If you read all that and still don't get it, or you get it but still detest it, then yep, Apple isn't for you. No amount of complaining is going to make Apple change this course. Same with their approach to upgradeability and repairability. My suggestion is you get off this forum, switch to Windows, and do something else far more productive and enjoyable with your life.
PS. 2019 Mac Pro...
Upgradeability and repairability? Brace yourselves. I can guarantee the upcoming "modular" Mac Pro is going to be
very selective about whatever "modular" means in that context. Apple doesn't want the support nightmare of dealing with every piece of hardware possible out there. And I don't want to have to pay for them to have that nightmare. The absence of that nightmare is a large part of what makes Apple stuff work soooo much better than Windows (and if you don't agree with that statement then you're on the wrong forum in the first place - There's a reason Apple doesn't currently work with NVIDIA).
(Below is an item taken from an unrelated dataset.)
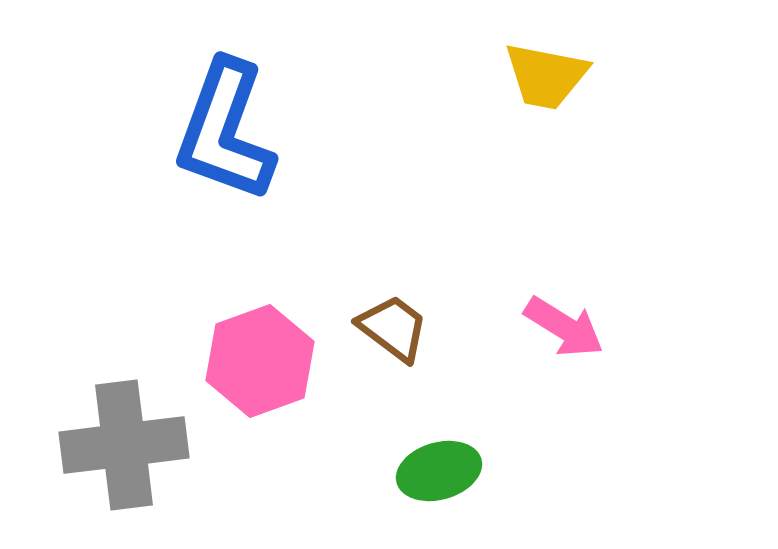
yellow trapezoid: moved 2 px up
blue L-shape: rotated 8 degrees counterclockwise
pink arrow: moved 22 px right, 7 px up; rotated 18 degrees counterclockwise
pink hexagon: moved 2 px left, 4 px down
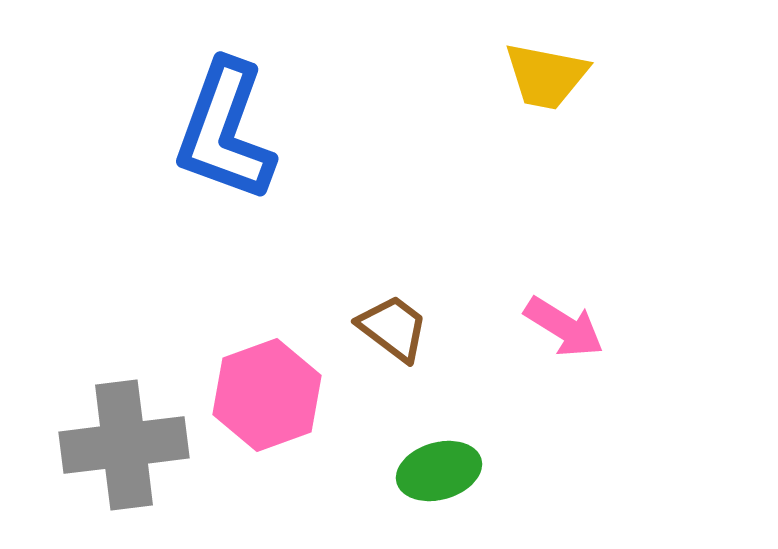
pink hexagon: moved 7 px right, 34 px down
It's going to a pretty narrow selection of interchangeable options that will do the same thing the MBP's do: Meet the vast majority of practical needs, without necessarily catering to people's specific spec desires (NVIDIA vs AMD? Forget it. AMD does the job. They're running with that and that's it, for now at least) or to people's desire to tinker. They are building a
tool with which people can perform their
professional jobs. Not a piece of machinery people can take apart and f*** with.
If I had more time and motivation I'd proofread this post more and try to cull it down. I'm sure someone's going to try to tell me I don't have a life because I bothered to write all this in the first place, but its length is because I can't be bothered trying to make my points more concisely, and I'm going to sign off now and get back to my life.